= Exercise 1 =
In the passage on contract interpretation, what does the court look to when assessing whether the language at issue is open to competing, reasonable interpretations?
= Exercise 2 =
Condense the paragraph in the passage on contract interpretation that begins "As a second step" into two or three sentences, keeping its main facts.
= Exercise 3 =
Carry on the passage on contract interpretation from its final sentence.

= Passage shown =
Serial Steps in the Application of Principles of Contract Interpretation

New York, like most jurisdictions, prescribes a multi-step approach for the interpretation of contracts. First, the court must assess whether the language at issue is open to competing, reasonable interpretations. In doing so, the court looks to the four corners of the contract, rather than to outside sources, and interprets the relevant language in the context of the contract as a whole. Discovision Assocs. v. Toshiba Corp., 08cv3693(HB), 2009 U.S. Dist. LEXIS 41662, at *13 (S.D.N.Y. May 18, 2009). The court need not consider the words of the contract in an absolute vacuum. New York has long and consistently acknowledged that the court may bring its common sense to the task, considering terms in the context of the entire agreement, including the motives and respective positions of the contracting parties. Atwater & Co. v. Panama R.R. Co., 246 N.Y. 519, 524 (1927), Collins v. Harrison-Bode, 303 F.3d 429, 433 (2d Cir. 2002) (citing the Atwater framework). This does not mean, however, that canons of contract construction such as contra proferentem may be invoked at this first stage. If a court determines that the language of the contract and common sense compel the conclusion that provisions at issue are unambiguous, its analysis ends there: The plain language is applied as written.

As a second step, in the process of evaluating whether contract language is ambiguous, the court may clarify industry conventions through an examination of extrinsic evidence. See Law Debenture Trust Co. v. Maverick Tube Corp., 595 F.3d 458, 466 (2d Cir. 2010); World Trade Ctr. Props., L.L.C. v. Hartford Fire Ins. Co., 345 F.3d 154, 185-86 (2d Cir. 2003) (affirming district court's denial of summary judgment to insurers after finding the term “occurrence” ambiguous based, in part, on testimony regarding industry custom and usage).

= Source excerpt =
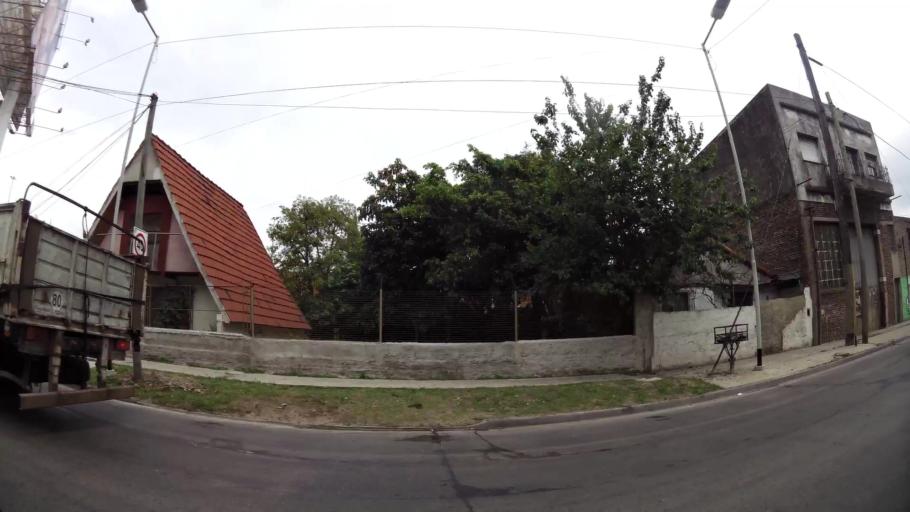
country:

= Result 1 =
The four corners of the contract, rather than outside sources.

= Result 2 =
As a second step in deciding whether contract language is ambiguous, the court may look at extrinsic evidence to clarify industry conventions (Law Debenture Trust Co. v. Maverick Tube Corp.). In World Trade Ctr. Props., L.L.C. v. Hartford Fire Ins. Co., the Second Circuit affirmed the denial of summary judgment to insurers after the term "occurrence" was found ambiguous, partly on the basis of testimony about industry custom and usage.

= Result 3 =
If and when the court has determined that the language remains susceptible to more than one reasonable interpretation, the court's third step is to consider relevant evidence of the parties' intent. Morgan Stanley Group, Inc. v. New England Ins. Co., 225 F.3d 270, 275-76 (2d Cir. 2000). Typically, courts will turn to documents contemporaneous to the drafting that show the parties' exchanges at the time of contracting. See e.g., Eastern Air Lines, Inc. v. Ins. Co. of the State of Pa., 96 Civ. 7113 (MGC), 2001 U.S. Dist. LEXIS 14734, at *18'21 (S.D.N.Y. Sept. 21, 2001). Courts will not consider uncommunicated expressions of subjective intent or post hoc interpretations of ambiguous language. Faulkner v. National Geographic Soc'y, 452 F. Supp. 2d 369, 377-81 (S.D.N.Y. 2006). In addition to drafting history of the contract the parties' course of dealing after the contract is in place and under its terms is “highly relevant” for determining their intent at the time of contracting. Id. If there is evidence of the parties' intent but it is conflicting or gives rise to a genuine dispute of material fact, the matter must be put to the finder of fact.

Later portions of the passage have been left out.